Please repeat exactly the lines below from the one containing "left elbow: (122, 196)" down to the one containing "left hip: (347, 232)", both included, and nothing else.

[Source data]
»»

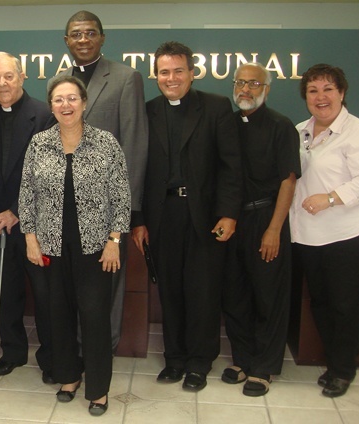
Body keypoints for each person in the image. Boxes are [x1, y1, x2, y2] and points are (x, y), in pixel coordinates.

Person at [131, 41, 242, 392]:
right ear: (156, 75)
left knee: (203, 293)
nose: (171, 78)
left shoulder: (217, 107)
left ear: (192, 73)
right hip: (163, 216)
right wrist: (139, 219)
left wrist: (228, 212)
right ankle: (175, 359)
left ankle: (198, 363)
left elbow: (230, 167)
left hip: (204, 216)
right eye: (164, 72)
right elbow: (139, 169)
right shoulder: (148, 111)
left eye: (179, 70)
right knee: (171, 292)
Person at [19, 76, 131, 416]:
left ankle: (98, 389)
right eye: (58, 100)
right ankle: (69, 377)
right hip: (51, 245)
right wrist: (30, 237)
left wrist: (114, 240)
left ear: (84, 103)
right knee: (58, 314)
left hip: (96, 248)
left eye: (71, 99)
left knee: (95, 317)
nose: (65, 105)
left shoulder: (106, 143)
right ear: (51, 105)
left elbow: (122, 196)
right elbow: (26, 194)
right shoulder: (39, 143)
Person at [50, 10, 148, 351]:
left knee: (106, 285)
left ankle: (101, 350)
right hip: (63, 209)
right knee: (71, 284)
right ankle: (75, 350)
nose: (83, 39)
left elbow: (134, 143)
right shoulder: (60, 80)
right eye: (76, 34)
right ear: (66, 41)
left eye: (90, 33)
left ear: (102, 38)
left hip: (108, 208)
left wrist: (130, 211)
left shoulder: (125, 77)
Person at [290, 64, 359, 398]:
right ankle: (334, 364)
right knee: (321, 303)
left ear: (342, 93)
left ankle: (343, 369)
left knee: (344, 304)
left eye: (328, 89)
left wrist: (330, 198)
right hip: (309, 234)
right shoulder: (300, 130)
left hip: (347, 232)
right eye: (313, 91)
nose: (321, 97)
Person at [0, 52, 55, 381]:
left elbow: (46, 173)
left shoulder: (44, 115)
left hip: (35, 223)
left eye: (8, 76)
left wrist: (15, 212)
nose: (2, 83)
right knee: (5, 292)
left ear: (21, 77)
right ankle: (14, 351)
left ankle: (51, 356)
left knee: (45, 294)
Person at [221, 62, 301, 396]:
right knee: (235, 295)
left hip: (266, 219)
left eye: (254, 84)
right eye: (240, 82)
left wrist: (273, 229)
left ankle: (265, 367)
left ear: (266, 89)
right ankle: (243, 359)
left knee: (268, 296)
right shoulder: (226, 124)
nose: (246, 89)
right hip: (230, 220)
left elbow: (288, 180)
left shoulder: (281, 127)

««

Answer to the exercise:
left elbow: (122, 196)
right elbow: (26, 194)
right shoulder: (39, 143)
Person at [50, 10, 148, 351]:
left knee: (106, 285)
left ankle: (101, 350)
right hip: (63, 209)
right knee: (71, 284)
right ankle: (75, 350)
nose: (83, 39)
left elbow: (134, 143)
right shoulder: (60, 80)
right eye: (76, 34)
right ear: (66, 41)
left eye: (90, 33)
left ear: (102, 38)
left hip: (108, 208)
left wrist: (130, 211)
left shoulder: (125, 77)
Person at [290, 64, 359, 398]:
right ankle: (334, 364)
right knee: (321, 303)
left ear: (342, 93)
left ankle: (343, 369)
left knee: (344, 304)
left eye: (328, 89)
left wrist: (330, 198)
right hip: (309, 234)
right shoulder: (300, 130)
left hip: (347, 232)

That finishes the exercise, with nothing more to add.